While it is often suggested that the biggest data security threat for an organisation is that of the nerdy, stereotypical computer hacker type maliciously breaking in to a secure network to upload nasty viruses or perform the crime of the century, this is really not the case at all. The biggest threats and concerns to an organisation’s data security, in most circumstances, arise from a variety of internal sources.
As an organisation’s operational boundaries continue to grow with increased adoption rates of mobile, handheld and wireless technology, the threats to data security from internal sources also increases as these devices move in and out the door without proper mechanisms for monitoring and control. These internal sources may include employees, partners, dealers and a Cadbury’s assortment of other users which may have either authorised or unauthorised access to an organisations network and data storage.
Failure to recognise, address and manage these threats may not only risk data and information itself – the most valuable asset an organisation has, but also leave the company wide open to the possibility of litigation, bad publicity, reduced productivity, financial loss and damage to brand, reputation and goodwill that cannot be easily recovered from.
This article discusses ten potential areas for internal data security breaches which should be given priority and thought.
1. Portable Storage Devices
Portable devices such as solid state media and external hard disks, used either by an employee or a visitor with access to a workstation or server can easily be connected via a USB, Firewire or eSATA port. In most cases www.newsoftwares.net/usb-secure/ these devices are not documented or registered as part of the internal infrastructure and are therefore unsupported and unsecured. As a result there is a risk of unwanted upload of data to unprotected internal networks and workstations. In addition to this there is also the risk of the extraction, transportation and dissemination of sensitive data outside the organisation.
2. Devices Used Off-Site
Laptops, PDAs and mobile telephones access the internal network directly or via remote connections. If these are connections are configured and supported correctly, they can be very secure. However, the majority users of these types of devices are not always security conscious and rarely use the access control available with the device for easier or quicker access. So whilst the device is in the possession of the correct user there is minimal risk, yet if the device were fall in the wrong hands the same access that is afforded to the intended user is now available to the unauthorised user.

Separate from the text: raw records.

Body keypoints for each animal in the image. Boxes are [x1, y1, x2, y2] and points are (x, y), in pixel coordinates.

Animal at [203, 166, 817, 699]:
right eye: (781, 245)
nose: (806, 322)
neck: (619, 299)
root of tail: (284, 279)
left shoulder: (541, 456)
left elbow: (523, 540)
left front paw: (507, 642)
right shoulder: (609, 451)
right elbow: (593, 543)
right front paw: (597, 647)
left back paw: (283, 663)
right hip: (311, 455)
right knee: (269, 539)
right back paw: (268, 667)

3. Inadequate or Out-of-Date Anti-Virus/Security Software
Majority of anti-virus vendors offer virus updates and software patches to their users over the Internet on a daily basis. If these are not kept up to date, then your data can be compromised unknowingly by a virus or another form of malware either from the Internet, email or outside media.

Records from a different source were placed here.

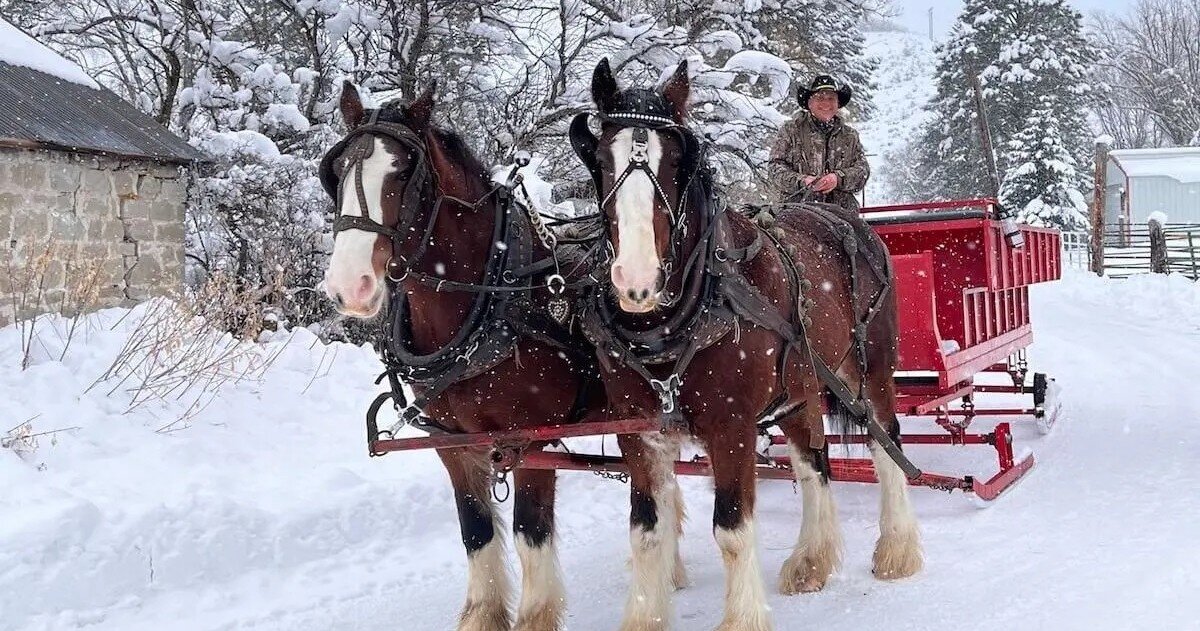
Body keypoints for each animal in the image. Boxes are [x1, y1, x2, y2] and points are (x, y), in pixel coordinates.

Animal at [321, 81, 604, 631]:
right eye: (338, 169)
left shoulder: (529, 439)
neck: (492, 300)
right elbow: (476, 531)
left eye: (402, 171)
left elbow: (529, 532)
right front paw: (482, 615)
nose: (350, 286)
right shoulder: (452, 443)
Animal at [568, 59, 923, 630]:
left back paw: (897, 549)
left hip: (870, 369)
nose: (636, 279)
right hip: (801, 385)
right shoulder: (639, 432)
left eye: (678, 162)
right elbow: (646, 532)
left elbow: (732, 530)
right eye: (600, 158)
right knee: (813, 459)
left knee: (884, 440)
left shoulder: (730, 426)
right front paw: (645, 614)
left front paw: (742, 617)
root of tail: (848, 220)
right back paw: (811, 559)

4. Software Patches and Updates
Downloadable patches and other software updates need to be trialled within an isolated test environment prior to internal deployment. These can pose a threat in two different ways, the first would be instability or in compatibility with the current system, this can cause inaccessibility or corruption of pre-existing data and systems. The second is the use of these channels for malicious users to distribute viruses and other malware through what was believed to be trusted sources.
5. Wireless Connectivity
There is now a trend of increasing availability of wireless hot spots in public areas such as hotels, airports, supermarkets, fast food restaurants and coffee houses. This allows for users to have open access to the Internet via open or uncontrolled wireless connections. If not managed correctly, the same ease of access that is afforded to the user to the outside world via their laptop or PDA, can be exploited by malicious outside users.
6. Email Attachments
Most users will receive a slew of emails that are not work related, many of which have attachments and are from outside the organisation. Whilst most are harmless, there are a large number that sent from users with malicious intent. When attachments are downloaded or accessed, executable files can compromise anything for a single workstation to an entire network. This can be in the form of an outwardly destructive virus or more discrete spy ware. Internal policies should clearly outline the parameters of acceptable use as well as the implementation filters and anti-virus scanning.
7. Peer-to-Peer File Sharing
Peer-to-peer file sharing, involves opening communication ports to facilitate the download and upload streams to a single workstation. These open ports are vulnerabilities that are not secured or monitored by IT personnel. This can in turn open the door to outside unauthorised users to gain access to internal networks or leach bandwidth.
8. Disgruntled Employees
Whether out of spite, revenge or with the intent to steal for self gain, the risk to the security of your organisations information assets can be of utmost concern when the wrath of a disgruntled employee or one with a criminal agenda or intent is unleashed. Disgruntled or outgoing employees have access to internal systems and dependent of their level of access and privileges, a user whose access has not been restricted within a timely manner can pose an enormous threat to any organisation. This could be in the form of leakage or theft of confidential data, corruption or deletion of data, or the upload of malware to internal networks.
9. System Administrators & IT Personnel
The people who are responsible for implementing and maintaining data security measures and policies are also major risk. System administrators and IT personnel are able to create security threats unintentionally through lack of knowledge or inexperience. On the other hand, their intimate knowledge of the system allows them to create security threats for malicious or unauthorised activity.
10. Instant Messaging
Instant messaging applications tend to by-pass corporate security content inspection filters or protection for sensitive information. There is also no record of the content from an instant message session. This can lead to a number of risks involved with malicious disclosure of sensitive information, social engineering and stalking.